Monday, Mar. 29, 1948
Old Play in Manhattan
You Never Can Tell (by Bernard Shaw; produced by the Theatre Guild in association with Alfred Fischer) can't quite hide its late igth Century look or its early G.B.S. grin. A scrambly farce, it treats of modern-minded matrons separated from their husbands, children trying to track down their father, a penniless dentist wooing a would-be unromantic miss, a wise waiter whose son is a distinguished barrister. Shaw called You Never Can Tell a potboiler, and few--even of his admirers --would call it art. But though Shaw may seem to be writing down in it, actually he is tuning up. In its satiric toots and twangs about family life, sex warfare, class barriers, old-fashioned prejudices and modernist delusions, you get preliminary snatches of mature Shavian comedy.
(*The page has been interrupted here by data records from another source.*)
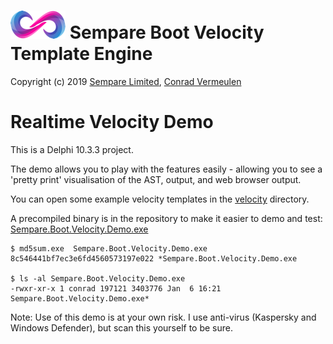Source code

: # ![](../../images/sempare-logo-45px.png) Sempare Boot Velocity Template Engine

Copyright (c) 2019 [Sempare Limited](http://www.sempare.ltd), [Conrad Vermeulen](mailto:conrad.vermeulen@gmail.com)

# Realtime Velocity Demo

This is a Delphi 10.3.3 project.

The demo allows you to play with the features easily - allowing you to see a 'pretty print' visualisation of the AST, output, and web browser output.

You can open some example velocity templates in the [velocity](./velocity) directory.

A precompiled binary is in the repository to make it easier to demo and test: [Sempare.Boot.Velocity.Demo.exe](./Sempare.Boot.Velocity.Demo.exe)


```
$ md5sum.exe  Sempare.Boot.Velocity.Demo.exe
8c546441bf7ec3e6fd4560573197e022 *Sempare.Boot.Velocity.Demo.exe

$ ls -al Sempare.Boot.Velocity.Demo.exe
-rwxr-xr-x 1 conrad 197121 3403776 Jan  6 16:21 Sempare.Boot.Velocity.Demo.exe*

```

Note: Use of this demo is at your own risk. I use anti-virus (Kaspersky and Windows Defender), but scan this yourself to be sure.
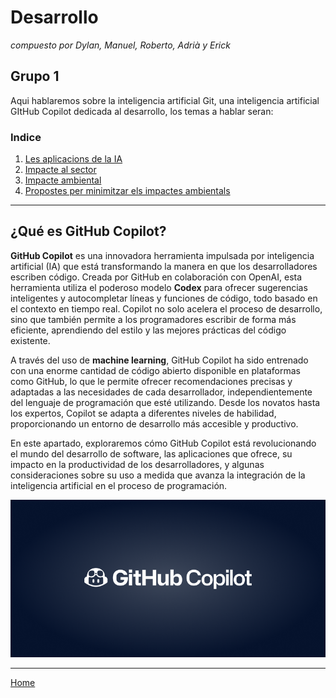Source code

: # Desarrollo
_compuesto por Dylan, Manuel, Roberto, Adrià y Erick_


## Grupo 1

Aqui hablaremos sobre la inteligencia artificial Git, una inteligencia artificial GItHub Copilot dedicada al desarrollo, los temas a hablar seran:

### Indice

1. [Les aplicacions de la IA](Las_aplicaciones_de_la_IA5.md)
2. [Impacte al sector](inpacto_en_el_sector5.md)
3. [Impacte ambiental](Impacto_ambiental5.md)
4. [Propostes per minimitzar els impactes ambientals](Propostes_per_minimitzar_els_impactes_ambientals5.md)

---

## ¿Qué es GitHub Copilot?
**GitHub Copilot** es una innovadora herramienta impulsada por inteligencia artificial (IA) que está transformando la manera en que los desarrolladores escriben código. Creada por GitHub en colaboración con OpenAI, esta herramienta utiliza el poderoso modelo **Codex** para ofrecer sugerencias inteligentes y autocompletar líneas y funciones de código, todo basado en el contexto en tiempo real. Copilot no solo acelera el proceso de desarrollo, sino que también permite a los programadores escribir de forma más eficiente, aprendiendo del estilo y las mejores prácticas del código existente.

A través del uso de **machine learning**, GitHub Copilot ha sido entrenado con una enorme cantidad de código abierto disponible en plataformas como GitHub, lo que le permite ofrecer recomendaciones precisas y adaptadas a las necesidades de cada desarrollador, independientemente del lenguaje de programación que esté utilizando. Desde los novatos hasta los expertos, Copilot se adapta a diferentes niveles de habilidad, proporcionando un entorno de desarrollo más accesible y productivo.

En este apartado, exploraremos cómo GitHub Copilot está revolucionando el mundo del desarrollo de software, las aplicaciones que ofrece, su impacto en la productividad de los desarrolladores, y algunas consideraciones sobre su uso a medida que avanza la integración de la inteligencia artificial en el proceso de programación.

<div align="center">
  <img src="/Imagenes/copilot-2.png" alt="Github Copilot">
</div>

---

[Home](../../README.md)
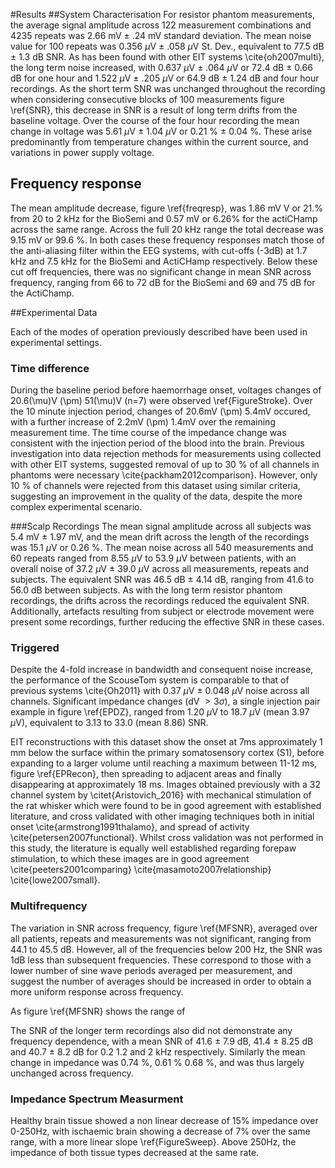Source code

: #Results
##System Characterisation
For resistor phantom measurements, the average signal amplitude across 122 measurement combinations and 4235 repeats was 2.66 mV $\pm$ .24 mV standard deviation. The mean noise value for 100 repeats was 0.356 $\mu$V $\pm$ .058 $\mu$V St. Dev., equivalent to 77.5 dB $\pm$ 1.3 dB SNR. As has been found with other EIT systems \cite{oh2007multi}, the long term noise increased, with 0.637 $\mu$V $\pm$ .064 $\mu$V or 72.4 dB $\pm$ 0.66 dB for one hour and 1.522 $\mu$V $\pm$ .205 $\mu$V or 64.9 dB $\pm$ 1.24 dB and four hour recordings. As the short term SNR was unchanged throughout the recording when considering consecutive blocks of 100 measurements figure \ref{SNR}, this decrease in SNR is a result of long term drifts from the baseline voltage. Over the course of the four hour recording the mean change in voltage was 5.61 $\mu$V $\pm$ 1.04 $\mu$V or 0.21 % $\pm$ 0.04 %. These arise predominantly from temperature changes within the current source, and variations in power supply voltage.

## Frequency response
The mean amplitude decrease, figure \ref{freqresp}, was 1.86 mV V or 21.%  from 20 to 2 kHz for the BioSemi and 0.57 mV or 6.26% for the actiCHamp across the same range. Across the full 20 kHz range the total decrease was 9.15 mV or  99.6 %.  In both cases these frequency responses match those of the anti-aliasing filter within the EEG systems, with cut-offs (-3dB) at 1.7 kHz and 7.5 kHz for the BioSemi and ActiCHamp respectively. Below these cut off frequencies, there was no significant change in mean SNR across frequency, ranging from 66 to 72 dB for the BioSemi and 69 and 75 dB for the ActiChamp.  

##Experimental Data

Each of the modes of operation previously described have been used in experimental settings. 

### Time difference
During the baseline period before haemorrhage onset, voltages changes of 20.6\(\mu\)V \(\pm\) 51\(\mu\)V (n=7) were observed \ref{FigureStroke}. Over the 10 minute injection period, changes of 20.6mV \(\pm\) 5.4mV occured, with a further increase of 2.2mV \(\pm\) 1.4mV over the remaining measurement time. The time course of the impedance change was consistent with the injection period of the blood into the brain. Previous investigation into data rejection methods for measurements using collected with other EIT systems, suggested removal of up to 30 % of all channels in phantoms were necessary \cite{packham2012comparison}. However, only 10 % of channels were rejected from this dataset using similar criteria, suggesting an improvement in the quality of the data, despite the more complex experimental scenario.

###Scalp Recordings
The mean signal amplitude across all subjects was 5.4 mV $\pm$ 1.97 mV, and the mean drift across the length of the recordings was 15.1 $\mu$V or 0.26 %. The mean noise across all 540 measurements and 60 repeats ranged from 8.55 $\mu$V to 53.9 $\mu$V between patients, with an overall noise of 37.2  $\mu$V $\pm$ 39.0 $\mu$V across all measurements, repeats and subjects. The equivalent SNR was 46.5 dB $\pm$ 4.14 dB, ranging from 41.6 to 56.0 dB between subjects. As with the long term resistor phantom recordings, the drifts across the recordings reduced the equivalent SNR. Additionally, artefacts resulting from subject or electrode movement were present some recordings, further reducing the effective SNR in these cases.  

### Triggered

Despite the 4-fold increase in bandwidth and consequent noise increase, the performance of the ScouseTom system is comparable to that of previous systems \cite{Oh2011} with 0.37 $\mu$V $\pm$ 0.048 $\mu$V noise across all channels. Significant impedance changes (dV $> 3\sigma$), a single injection pair example in figure \ref{EPDZ}, ranged from 1.20 $\mu$V to 18.7 $\mu$V (mean 3.97 $\mu$V), equivalent to 3.13 to 33.0 (mean 8.86) SNR. 

EIT reconstructions with this dataset show the onset at 7ms approximately 1 mm below the surface within the primary somatosensory cortex (S1), before expanding to a larger volume until reaching a maximum between 11-12 ms, figure \ref{EPRecon}, then spreading to adjacent areas and finally disappearing at approximately 18 ms. Images obtained previously with a 32 channel system by \citet{Aristovich_2016} with mechanical stimulation of the rat whisker which were found to be in good agreement with established literature, and cross validated with other imaging techniques both in initial onset \cite{armstrong1991thalamo}, and spread of activity \cite{petersen2007functional}. Whilst cross validation was not performed in this study, the literature is equally well established regarding forepaw stimulation, to which these images are in good agreement \cite{peeters2001comparing} \cite{masamoto2007relationship} \cite{lowe2007small}.

### Multifrequency 

The variation in SNR across frequency, figure \ref{MFSNR}, averaged over all patients, repeats and measurements was not significant, ranging from 44.1 to 45.5 dB.  However, all of the frequencies below 200 Hz, the SNR was 1dB less than subsequent frequencies. These correspond to those with a lower number of sine wave periods averaged per measurement, and suggest the number of averages should be increased in order to obtain a more uniform response across frequency. 

As figure \ref{MFSNR} shows the range of 

The SNR of the longer term recordings also did not demonstrate any frequency dependence, with a mean SNR of 41.6 $\pm$ 7.9 dB, 41.4 $\pm$ 8.25 dB and 40.7 $\pm$ 8.2 dB for 0.2 1.2 and 2 kHz respectively. Similarly the mean change in impedance was 0.74 %, 0.61 % 0.68 %, and was thus largely unchanged across frequency.  


### Impedance Spectrum Measurment

Healthy brain tissue showed a non linear decrease of 15% impedance over 0-250Hz, with ischaemic brain showing a decrease of 7% over the same range, with a more linear slope \ref{FigureSweep}. Above 250Hz, the impedance of both tissue types decreased at the same rate.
You Never Can Tell shows its age in places, and the dangers of ribbing too many things at once, and a characteristic garrulity. Yet even in last week's not very helpful production, You Never Can Tell is seldom tiresome for long, and is often quite diverting. It shimmers, too, with good nature. Like his contemporary Wilde, and like virtually no one since, Shaw can be sharp without being snide, mischievous without being nasty. Quite soundly Stage Annalist Allardyce Nicoll once dubbed Shaw's type of comedy "purposeful fun."